Каждый вечер, кроме первого, мы разводили свой собственный небольшой костер в углу загона, потому что сухие лепешки навоза стоили дешево, а хватало их удивительно надолго. И в тот вечер мы, как обычно, сидели вокруг огня за ужином, когда за коновязями послышались шаги, и из густо населенной, постоянно шевелящейся тьмы появилась какая-то тень и обрела плоть в дымном свете костра. При ее приближении маленькие язычки пламени, казалось, взметнулись вверх и светлая прядь волос стала похожа на зацепившееся у виска белое павлинье перышко; и я увидел, что в руках он держит небольшую приземистую арфу из черного мореного дуба, на струнах которой, словно в бегущей воде, играет свет.

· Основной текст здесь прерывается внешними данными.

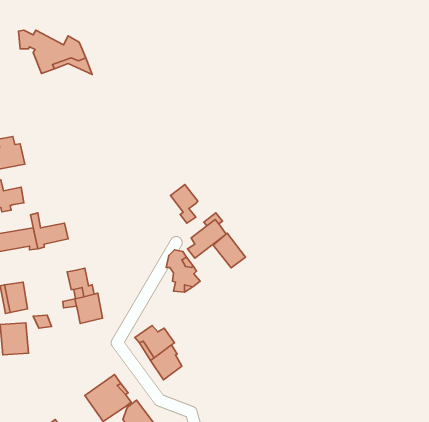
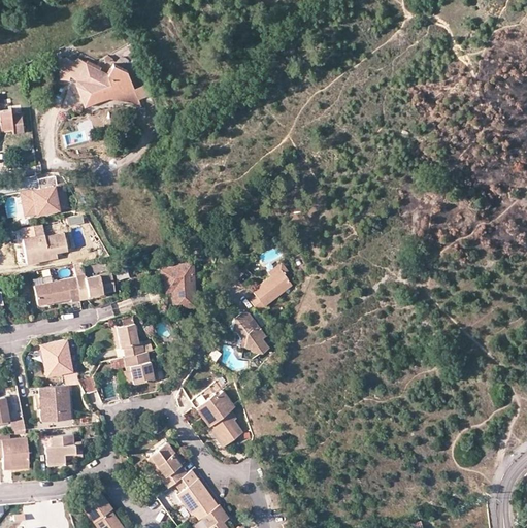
building: [170,184,198,223] -> none
building: none -> [162,264,195,302]
building: [213,233,245,268] -> none
building: none -> [51,435,84,466]

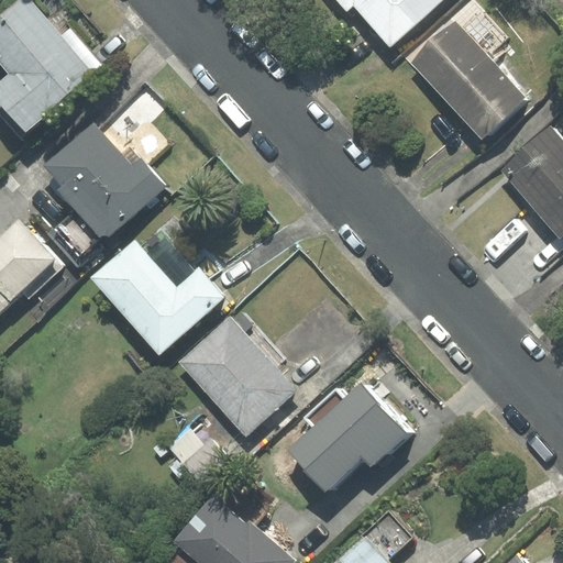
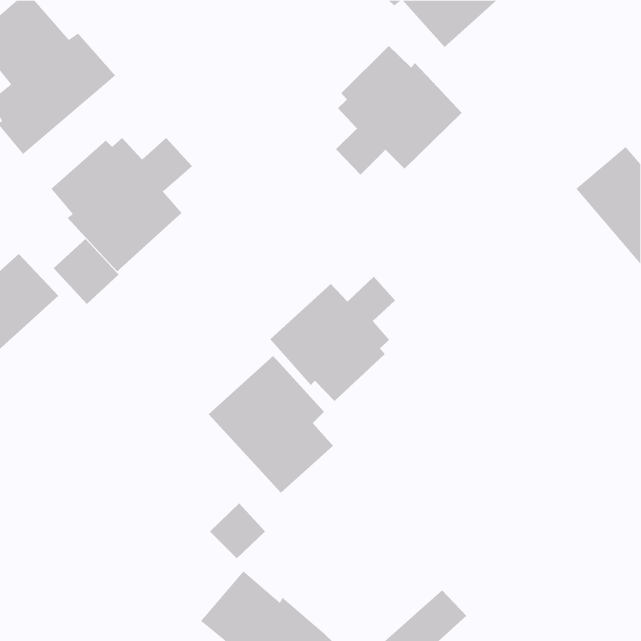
building: [417,23,532,140] -> none
building: none -> [335,45,463,176]
building: [91,232,221,356] -> none
building: none -> [269,276,396,402]
building: [289,387,402,489] -> none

Он подошел, как обычно подходят странствующие певцы, которые без приглашения садятся у любого костра, уверенные в добром приеме и в том, что их выслушают и за песни угостят ужином; коротко, так же, как на ярмарке, поклонился, а потом, прежде чем большинство из нас вообще успели его заметить, опустился на землю, втиснувшись узкими бедрами между Бериком и Флавианом, и пристроил свою арфу на одном колене, уперев ее в плечо. Мы разговаривали о лошадях, как разговаривают о них в коннице, и слова были приятными и сладкими для языка, но с его приходом постепенно установилась тишина, и лица, одно за другим, начали выжидательно поворачиваться в его сторону; послушать разговоры о лошадях мы могли в любое время, чего нельзя было сказать о песнях. Однако, завладев нашим безраздельным вниманием, Бедуир, казалось, не торопился запеть, а несколько мгновений сидел, нежно поглаживая свой обшарпанный инструмент, так что я, наблюдая за ним, внезапно сравнил его с человеком, готовящим сокола для полета. Потом, без всякого вступления, без предварительного аккорда он словно подбросил птицу в воздух. Но она не была соколом, и хоть она и понеслась вверх порывами и стремительными бросками, как жаворонок взлетает к солнцу, это был и не жаворонок, а птица-пламя...
Старый Трагерн был неплохим певцом, но я, чувствуя, как мое собственное сердце рвется из груди вслед за этими крылатыми, летящими нотами, понял, что такой музыки я не слышал при дворе Амброзия.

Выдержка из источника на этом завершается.